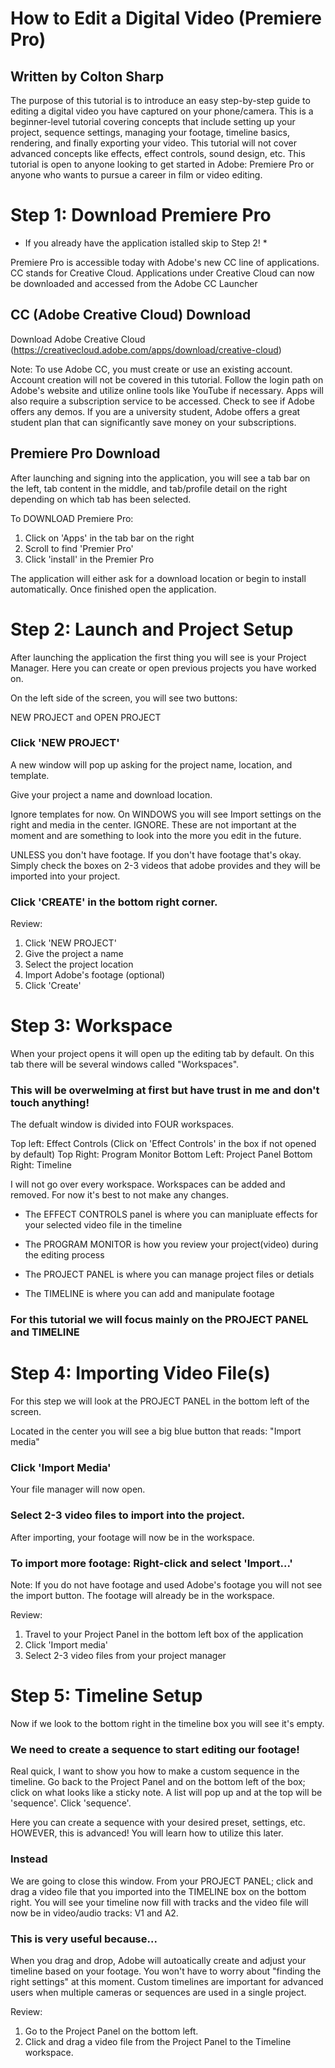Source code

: # How to Edit a Digital Video (Premiere Pro)
## Written by Colton Sharp

The purpose of this tutorial is to introduce an easy step-by-step guide to editing a digital video you have captured on your phone/camera. This is a beginner-level tutorial covering concepts that include setting up your project, sequence settings, managing your footage, timeline basics, rendering, and finally exporting your video. This tutorial will not cover advanced concepts like effects, effect controls, sound design, etc. This tutorial is open to anyone looking to get started in Adobe: Premiere Pro or anyone who wants to pursue a career in film or video editing. 

# Step 1: Download Premiere Pro 

* If you already have the application istalled skip to Step 2! *

Premiere Pro is accessible today with Adobe's new CC line of applications. CC stands for Creative Cloud. Applications under Creative Cloud can now be downloaded and accessed from the Adobe CC Launcher

## CC (Adobe Creative Cloud) Download
Download Adobe Creative Cloud (https://creativecloud.adobe.com/apps/download/creative-cloud)

Note: To use Adobe CC, you must create or use an existing account. Account creation will not be covered in this tutorial. Follow the login path on Adobe's website and utilize online tools like YouTube if necessary. Apps will also require a subscription service to be accessed. Check to see if Adobe offers any demos. If you are a university student, Adobe offers a great student plan that can significantly save money on your subscriptions. 

## Premiere Pro Download

After launching and signing into the application, you will see a tab bar on the left, tab content in the middle, and tab/profile detail on the right depending on which tab has been selected.

To DOWNLOAD Premiere Pro:

1. Click on 'Apps' in the tab bar on the right
2. Scroll to find 'Premier Pro'
3. Click 'install' in the Premier Pro

The application will either ask for a download location or begin to install automatically. Once finished open the application. 

# Step 2: Launch and Project Setup

After launching the application the first thing you will see is your Project Manager. Here you can create or open previous projects you have worked on. 

On the left side of the screen, you will see two buttons:

NEW PROJECT and OPEN PROJECT

### Click 'NEW PROJECT'

A new window will pop up asking for the project name, location, and template.

Give your project a name and download location.

Ignore templates for now. On WINDOWS you will see Import settings on the right and media in the center. IGNORE. These are not important at the moment and are something to look into the more you edit in the future.

UNLESS you don't have footage. If you don't have footage that's okay. Simply check the boxes on 2-3 videos that adobe provides and they will be imported into your project.

### Click 'CREATE' in the bottom right corner.

Review: 
1. Click 'NEW PROJECT'
2. Give the project a name
3. Select the project location
4. Import Adobe's footage (optional)
5. Click 'Create'

# Step 3: Workspace

When your project opens it will open up the editing tab by default. On this tab there will be several windows called "Workspaces". 

### This will be overwelming at first but have trust in me and don't touch anything!

The defualt window is divided into FOUR workspaces. 

Top left: Effect Controls (Click on 'Effect Controls' in the box if not opened by default)
Top Right: Program Monitor 
Bottom Left: Project Panel 
Bottom Right: Timeline

I will not go over every workspace. Workspaces can be added and removed. For now it's best to not make any changes.

* The EFFECT CONTROLS panel is where you can manipluate effects for your selected video file in the timeline

* The PROGRAM MONITOR is how you review your project(video) during the editing process

* The PROJECT PANEL is where you can manage project files or detials

* The TIMELINE is where you can add and manipulate footage

### For this tutorial we will focus mainly on the PROJECT PANEL and TIMELINE 

# Step 4: Importing Video File(s)

For this step we will look at the PROJECT PANEL in the bottom left of the screen.

Located in the center you will see a big blue button that reads: "Import media" 

### Click 'Import Media'

Your file manager will now open. 

### Select 2-3 video files to import into the project.

After importing, your footage will now be in the workspace. 

### To import more footage: Right-click and select 'Import...' 

Note: If you do not have footage and used Adobe's footage you will not see the import button. The footage will already be in the workspace.

Review:
1. Travel to your Project Panel in the bottom left box of the application
2. Click 'Import media'
3. Select 2-3 video files from your project manager

# Step 5: Timeline Setup 

Now if we look to the bottom right in the timeline box you will see it's empty.

### We need to create a sequence to start editing our footage!

Real quick, I want to show you how to make a custom sequence in the timeline. Go back to the Project Panel and on the bottom left of the box; click on what looks like a sticky note. A list will pop up and at the top will be 'sequence'. Click 'sequence'.

Here you can create a sequence with your desired preset, settings, etc. HOWEVER, this is advanced! You will learn how to utilize this later.

### Instead

We are going to close this window. From your PROJECT PANEL; click and drag a video file that you imported into the TIMELINE box on the bottom right. You will see your timeline now fill with tracks and the video file will now be in video/audio tracks: V1 and A2.

### This is very useful because...

When you drag and drop, Adobe will autoatically create and adjust your timeline based on your footage. You won't have to worry about "finding the right settings" at this moment. Custom timelines are important for advanced users when multiple cameras or sequences are used in a single project. 

Review:
1. Go to the Project Panel on the bottom left. 
2. Click and drag a video file from the Project Panel to the Timeline workspace.


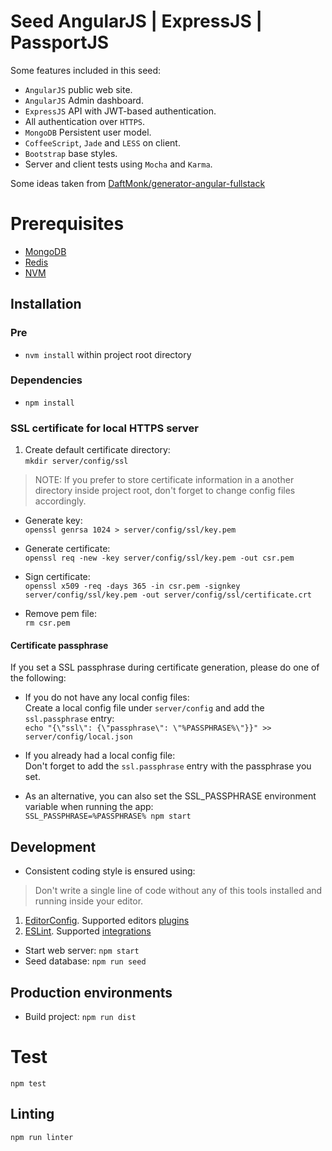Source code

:Seed AngularJS | ExpressJS | PassportJS
=============================

Some features included in this seed:
* `AngularJS` public web site.
* `AngularJS` Admin dashboard.
* `ExpressJS` API with JWT-based authentication.
* All authentication over `HTTPS`.
* `MongoDB` Persistent user model.
* `CoffeeScript`, `Jade` and `LESS` on client.
* `Bootstrap` base styles.
* Server and client tests using `Mocha` and `Karma`.

Some ideas taken from [DaftMonk/generator-angular-fullstack](https://github.com/DaftMonk/generator-angular-fullstack)

# Prerequisites
* [MongoDB](http://www.mongodb.org/)
* [Redis](http://http://redis.io/)
* [NVM](https://github.com/creationix/nvm)

## Installation
### Pre
* `nvm install` within project root directory

### Dependencies
* `npm install`

### SSL certificate for local HTTPS server
1. Create default certificate directory:<br />
  `mkdir server/config/ssl`
> NOTE: If you prefer to store certificate information in a another directory inside project root, don't forget to change config files accordingly.

* Generate key:<br/>
  `openssl genrsa 1024 > server/config/ssl/key.pem`

* Generate certificate:<br/>
  `openssl req -new -key server/config/ssl/key.pem -out csr.pem`

* Sign certificate:<br/>
  `openssl x509 -req -days 365 -in csr.pem -signkey server/config/ssl/key.pem -out server/config/ssl/certificate.crt`

* Remove pem file:<br/>
  `rm csr.pem`

#### Certificate passphrase
If you set a SSL passphrase during certificate generation, please do one of the following:
* If you do not have any local config files:<br />
Create a local config file under `server/config` and add the `ssl.passphrase` entry:<br />
`echo "{\"ssl\": {\"passphrase\": \"%PASSPHRASE%\"}}" >> server/config/local.json`

* If you already had a local config file: <br />
Don't forget to add the `ssl.passphrase` entry with the passphrase you set.

* As an alternative, you can also set the SSL_PASSPHRASE environment variable when running the app:<br />
`SSL_PASSPHRASE=%PASSPHRASE% npm start`

## Development
* Consistent coding style is ensured using:
> Don't write a single line of code without any of this tools installed and running inside your editor.
  1. [EditorConfig](http://editorconfig.org/). Supported editors [plugins](http://editorconfig.org/#download)
  2. [ESLint](http://eslint.org/). Supported [integrations](http://eslint.org/docs/user-guide/integrations.html)

* Start web server: `npm start`
* Seed database: `npm run seed`

## Production environments
* Build project: `npm run dist`

# Test
`npm test`

## Linting
`npm run linter`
######
What to work on
Check the entries above for the word "AngularJS" and copy every line where it turns up.

Task answer
:Seed AngularJS | ExpressJS | PassportJS
* `AngularJS` public web site.
* `AngularJS` Admin dashboard.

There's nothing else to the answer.